The choices are mostly of this nature. There is something you clearly and unambiguously want, which is generally to protect your caravan and most importantly your family (which for some reason includes a gentle giant with huge horns who doesn't seem to like anyone else, and may include a well-spoken widow and said stout-hearted boy), but it is unclear how best to do this. With one important exception, there is no "press x to kill the orphan, o to save them" moment; in my first couple playthroughs I had to pause on many choices and mull them over for a long time, unsure what I thought was most practical, or for that matter moral. The Dredge are going to tear through this farm, but does that entitle you to take its supplies by force on your way through first? These people have nowhere to go but to you, but that's because they're outlaws who may be dangerous to your caravan, is that reason enough to condemn them to certain death? After all you've done? The man who betrayed you in the last town has thrown down his weapon and put himself at your mercy, so do you have more mercy or caution within you?
Importantly, the game is smart about how the choices pay off. The outcomes are not predictable per se, but they always feel like logical conclusions from the choices, while serving a thematic purpose. If you just blindly let everyone join your caravan you will get hurt bad, but you will also have a large loyal caravan and ultimately save more people than if you turned everyone away, at great cost. Fiercely protecting your in-group will keep them safe, but the cost, even to them, may be even greater. And trying to do good or be greedy for their own sake can create terrible outcomes for everyone if not thought out well. The theme communicated feels very pragmatic, that being a good leader necessitates great sacrifices, some moral, and that true leadership is a burden that no sane person would want, and no person is clever enough to get right all of the time.
Importantly, Rook and Hakon, the leaders of both caravans, do not seek out leadership, but have it thrust upon them by being trusted by their communities, Rook due to his proximity to the mayor's family and the town's only Varl (aforementioned horned giant, they are very important), and Hakon because of his deep kinship with the previous king of the Varl (while this is mostly a sort of brotherly love, Varl are all men, and the game does not shy away from this type of relationship being the Varl stand-in for romance - I told you, they're important, more below). They do their best throughout, and frequently lament their station. In contrast, the biggest villains in the game's narrative, the governor of Boersgard and fiction's worst brother-in-law, are people who do not have the trust of others, but seek to accumulate power underneath them through coersion and subterfuge. The game is already planting seeds for the overarching theme the latter games will explore in more depths here.
Now, what's with the Varl and Dredge? TBS's Nordic fantasy setting has the absolute best fantacy race dynamics of anything I've ever seen. Humans and Varl are opposed by humanity having women, and therefore a way to reproduce, while Varl have to be created one by one by a God who has died long ago, but live indefinitely. This is already fascinating. The writing goes deep into this divide - almost every disagreement between any Varl and Human comes down to the differences in what kind of legacy are possible for these people, and indeed Varl conflicts like that between Iver and Jorundr are mostly down to disagreements on what the best kind of legacy is, Iver wanting his legacy to be in the people whose lives he touches and Jorundr in the wonders his people built and protected (spoiler: the narrative pushes Iver's view, I think correctly). And while the depth of this divide is never lost, the two are closely connected allies because of how alien the Dredge are. Created by yet another God, the Dredge do not speak as Humans and Varl do, and all we know about them at first is how their fearsome warmongering forced the other races together against them, and now they are conquering the entire world after being quiet for a hundred years... at least in the first game. It already starts to show you the initial narration was unreliable when you encounter that x/o choice I mentioned, a dead Dredge cradling her living infant. While I love that the dialogue if you kill or leave the baby gives you a bit of an out that these things are horrible aliens as far as you know, the rest of the dialogue in this scene is so effective at humanizing stone people called "Dredge" you've been killing for 10+ hours.

_Check your understanding:_
**a.** Copy word for word the part of the game review that opens with the words containing "Importantly, the game" and closes with "of the time.".
**b.** According to the game review, how long had the Dredge been quiet before they began conquering the entire world?
**c.** Extend the game review from where it stops, continuing its discussion of the game in the same voice.

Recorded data
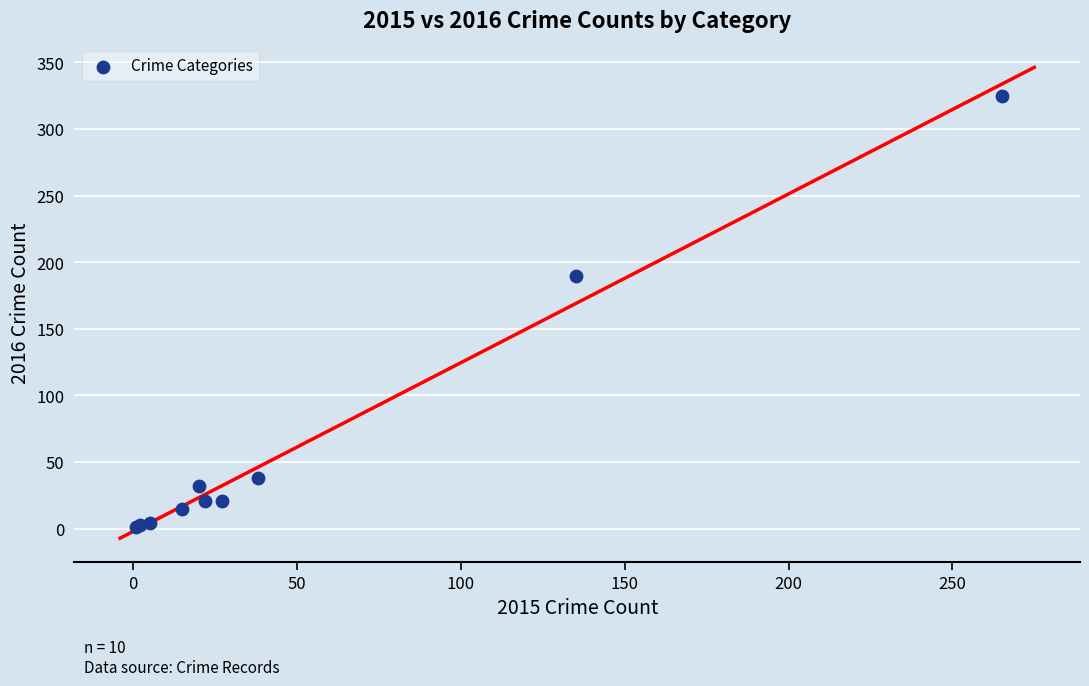

What Y value in the scatter plot is closest to 163?

190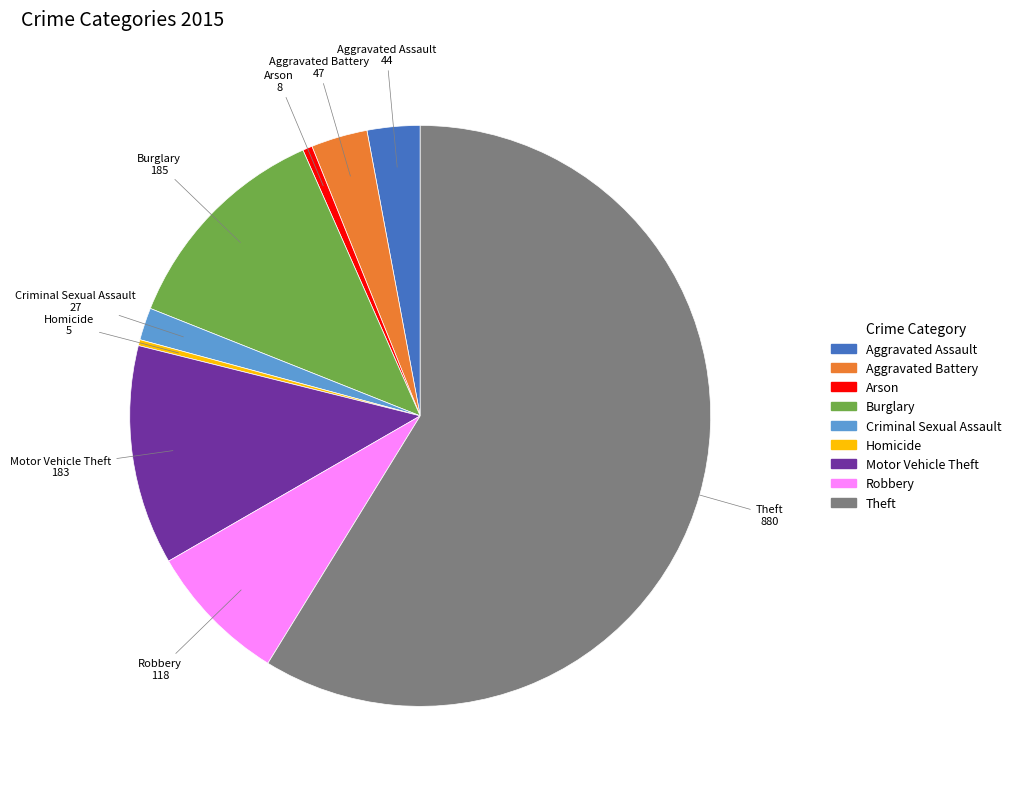

Does Theft represent more than half of the total?

Yes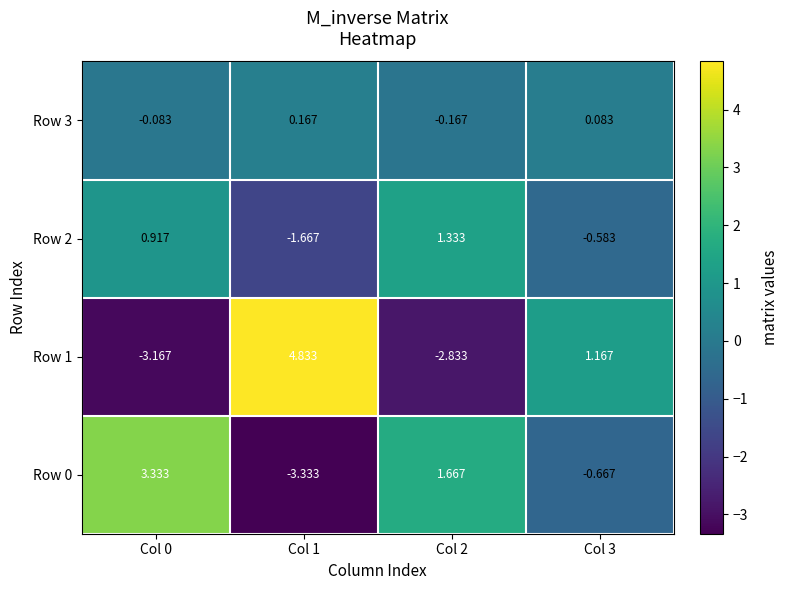

Is the value of Row 2 at Col 0 greater than the value of Row 3 at Col 0?

Yes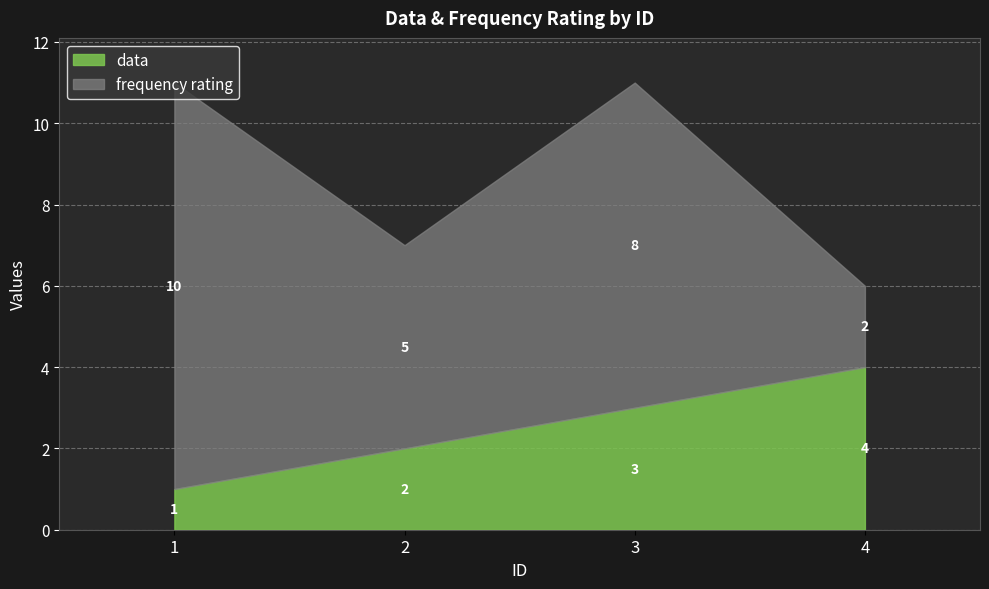

Which has a higher value, 3 or 1?

3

_Per-task answers:_
**a.**
Importantly, the game is smart about how the choices pay off. The outcomes are not predictable per se, but they always feel like logical conclusions from the choices, while serving a thematic purpose. If you just blindly let everyone join your caravan you will get hurt bad, but you will also have a large loyal caravan and ultimately save more people than if you turned everyone away, at great cost. Fiercely protecting your in-group will keep them safe, but the cost, even to them, may be even greater. And trying to do good or be greedy for their own sake can create terrible outcomes for everyone if not thought out well. The theme communicated feels very pragmatic, that being a good leader necessitates great sacrifices, some moral, and that true leadership is a burden that no sane person would want, and no person is clever enough to get right all of the time.

**b.** A hundred years.

**c.**
In games 2 and 3 the focus is still Iver trying to redeem what he sees as a tainted personal legacy having killed another Dredge infant a century prior, and the other protagonists trying to survive an apocalypse, while villains who seek to hold to or create hierarchies stand as much in their way as the crumbling earth. But adding onto this are some more serious explorations of the evils of hierarchy and xenophobia.
The big reveal is that Eyvind, the helpful demigod-level wizard you've brought to every combat the game lets you, is the game's ultimate antagonist. This is not a "my machinations lay undetected for years" moment, it is more, "I knew this guy had problems but I didn't realize ALL of the problems were his problems!" Trying to save his fellow demigod after she is put to death for trying to control others' minds directly with magic, Eyvind summoned forth this inky blackness and now everyone has to die about it. The answer to "should people have so much power that they can end all of creation over natural consequences for trying to push their already total control over others even further?" is an emphatic "no."
The climate change metaphor isn't central at all, but it's there. While the creators say their chief influence here is Neverending Story, which tracks as the darkness comes from a broken egg for the being that is supposed to swallow the world when it dies so that creation can start again, the corrupting darkness coming from under the earth is very oily, and there is heat beating down from an unmoving sun. This makes the menders big oil, or a group so unnaturally and openly powerful that governors allow them to run the show because to oppose them would be folly. This isn't the primary interpretation, but it fits a lot better than Neverending Story's dulling imagination.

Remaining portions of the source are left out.